Baldur sintió en ese momento que podía estar ante una oportunidad. No temía en absoluto que los procesadores fueran robados —el espionaje entre empresas estaba a la orden del día, para eso tenía abogados—, pero sí que pudiera ser objeto de una estafa. Sus empresas eran conocidas y su fortuna, sumamente envidiada. Receloso, remitió los datos que le proporcionó el ejecutivo a sus ingenieros de confianza. Para su sorpresa estos no dudaron en decirle que aceptara. Si los datos eran ciertos parecía ser un dispositivo espectacular; y el no disponer de esquemas no iba a suponer un problema, le dijeron.
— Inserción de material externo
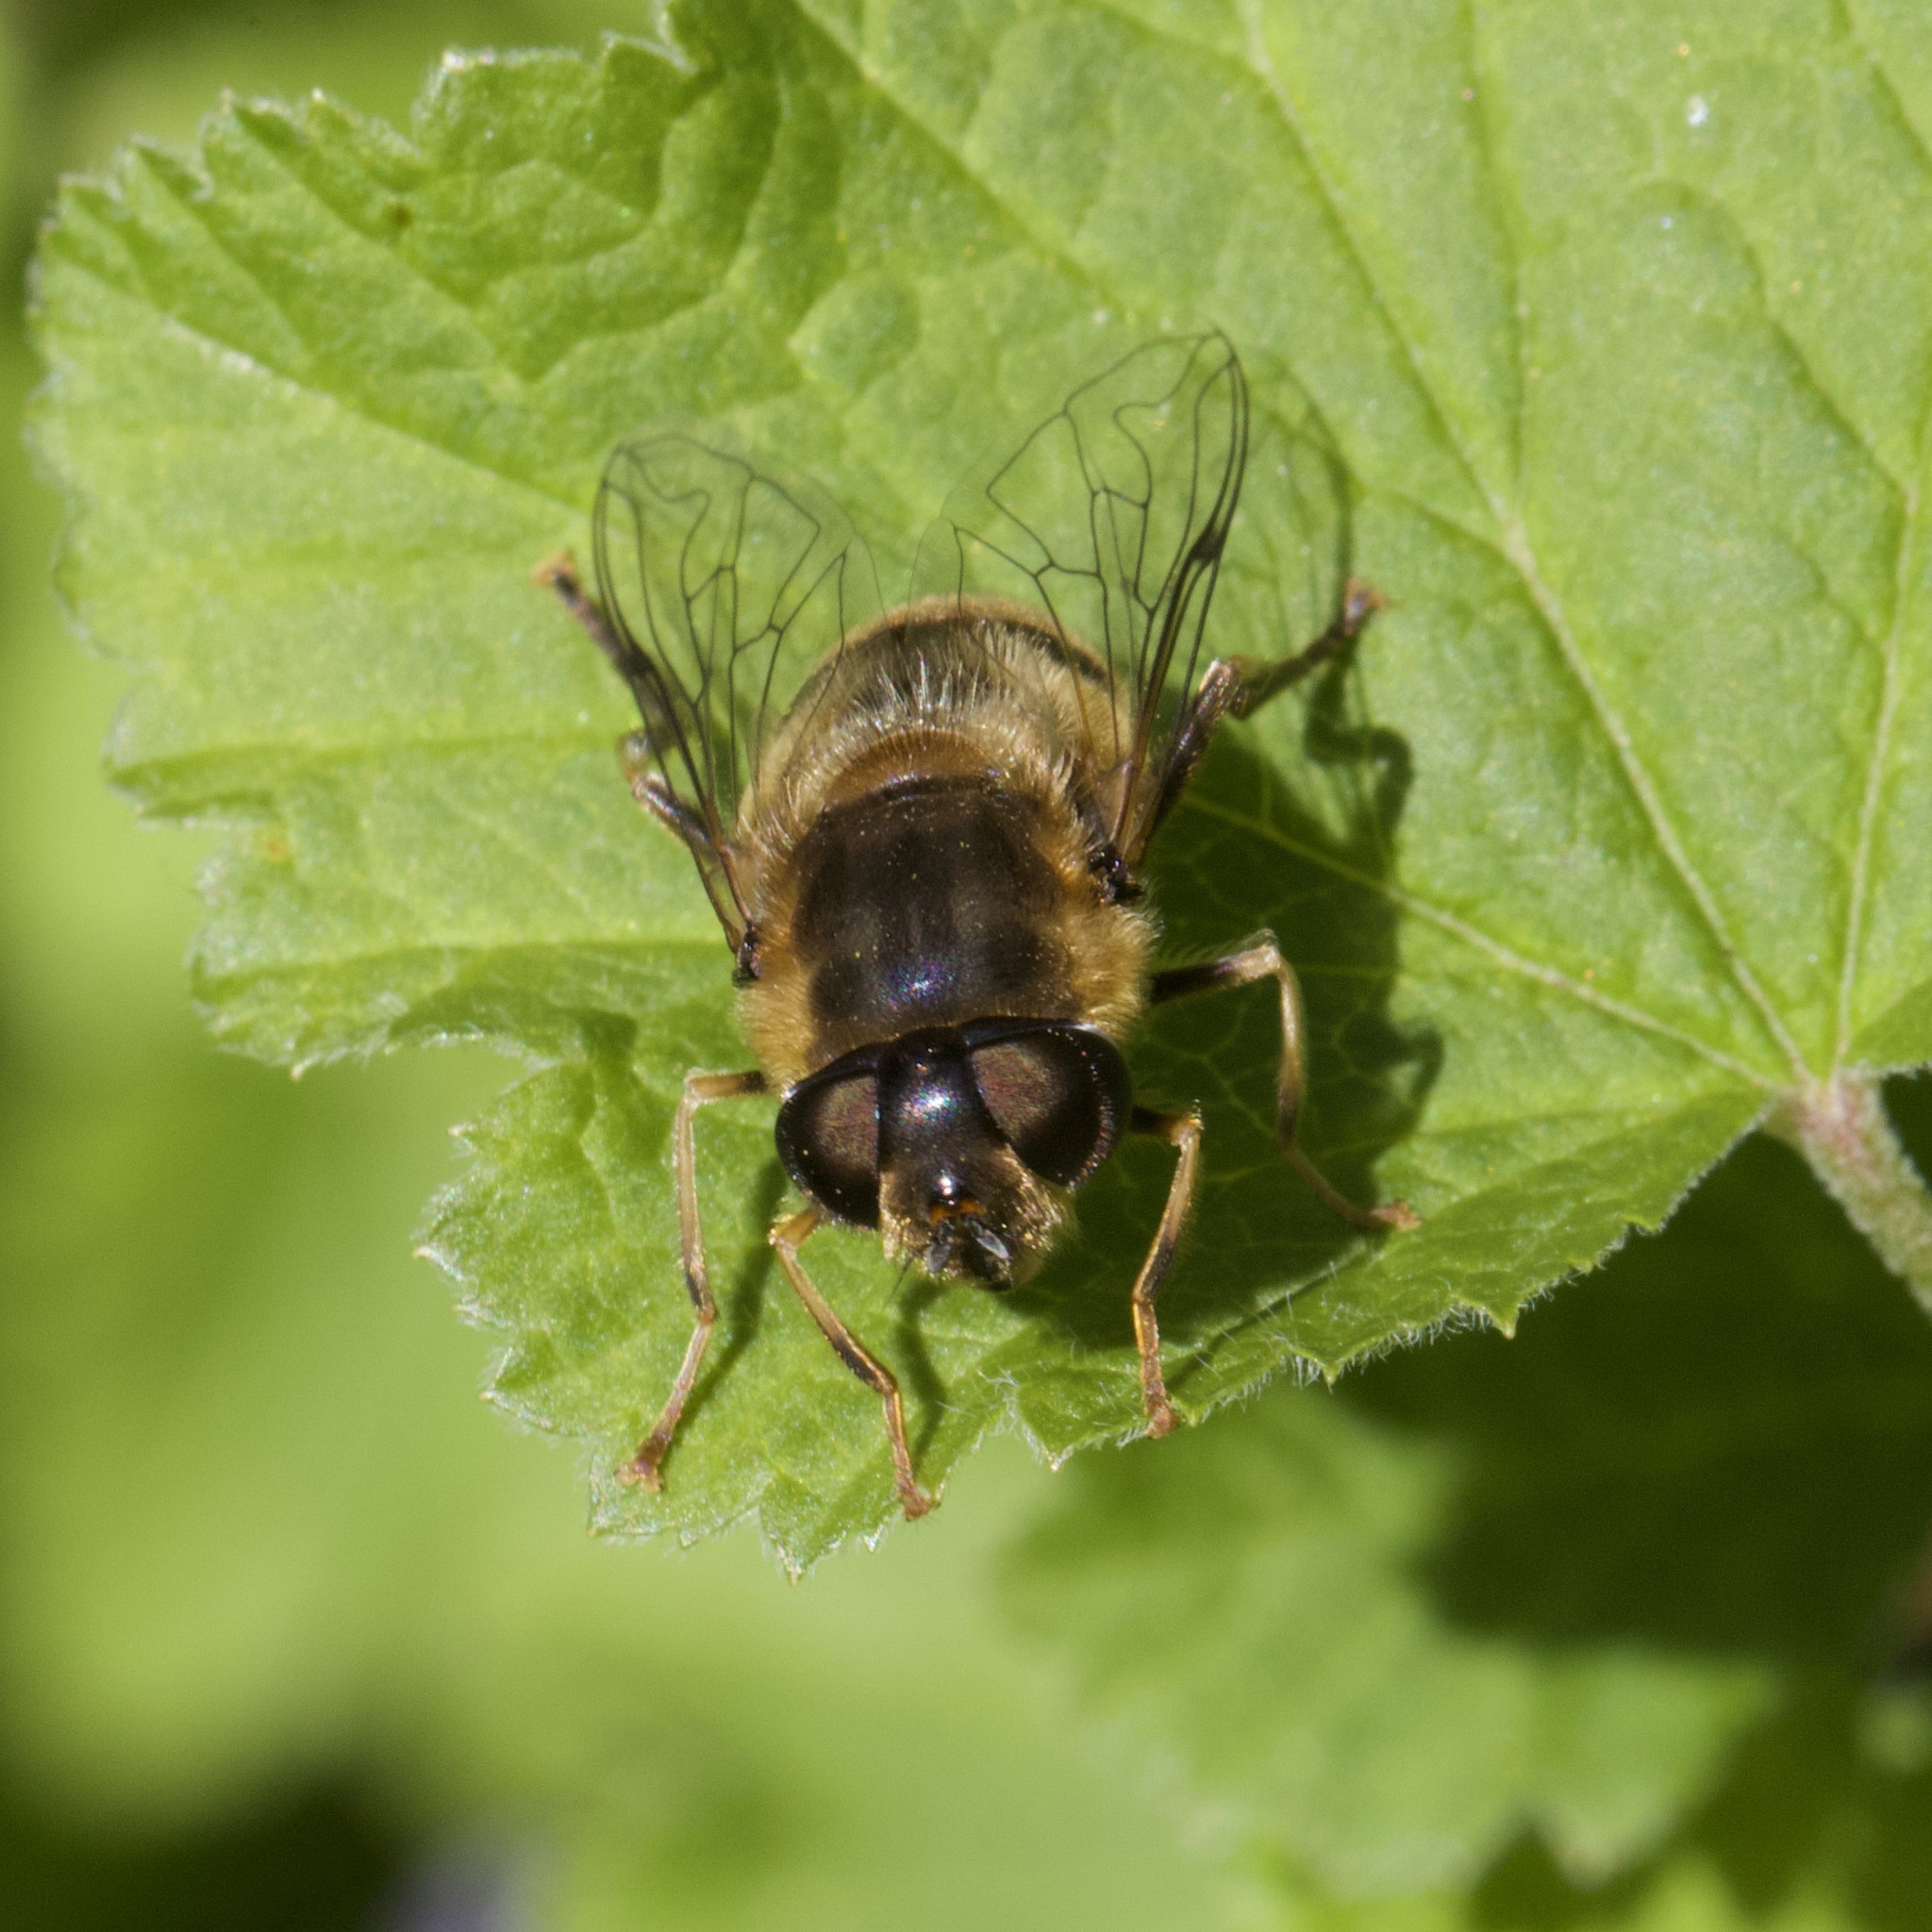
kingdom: Animalia
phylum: Arthropoda
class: Insecta
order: Diptera
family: Syrphidae
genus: Eristalis
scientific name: Eristalis pertinax
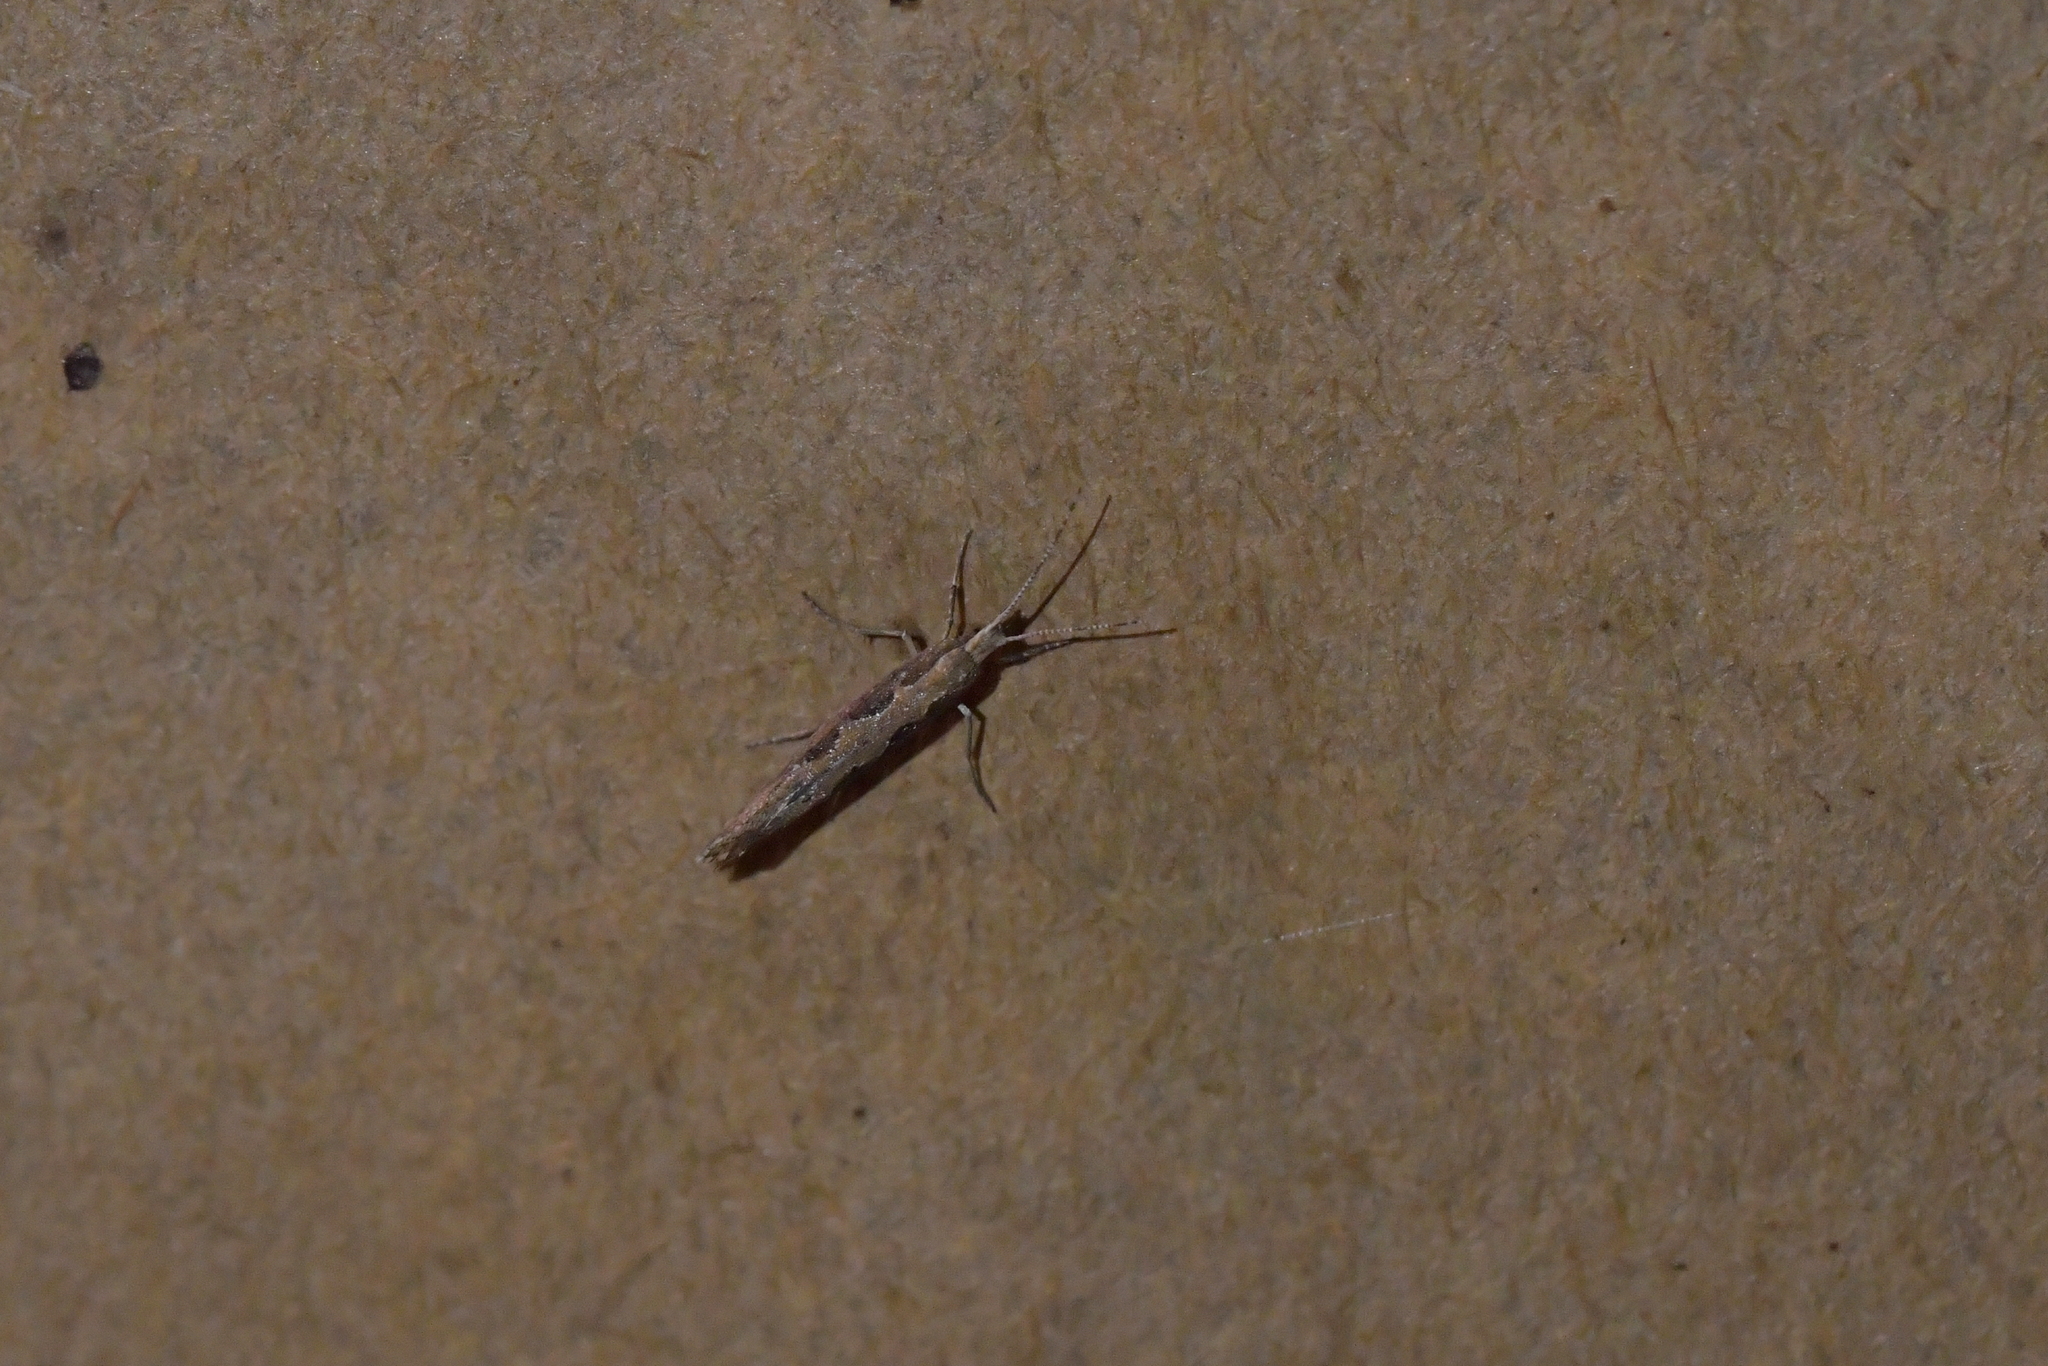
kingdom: Animalia
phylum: Arthropoda
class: Insecta
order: Lepidoptera
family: Plutellidae
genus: Plutella
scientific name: Plutella xylostella
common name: Diamond-back moth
Eran expertos en ingeniería inversa y estaban seguros de que, por avanzada que fuera su tecnología, podrían copiarlo y desarrollar uno similar.
A pesar de sus dudas el millonario aprobó la operación y el tipo que había vendido los chips a su empresa se embolsó una considerable cantidad. A pesar de la insistencia personal de Baldur, el tipo no llegó a revelar su identidad en ningún momento, y esta fue una de sus condiciones más exigentes. Toda la operación se realizó mediante correos electrónicos y transferencias bancarias a cuentas protegidas. El ejecutivo de México ni siquiera llegó a conocer al tipo, así que en todo momento Baldur tuvo la sensación de que le iban a engañar.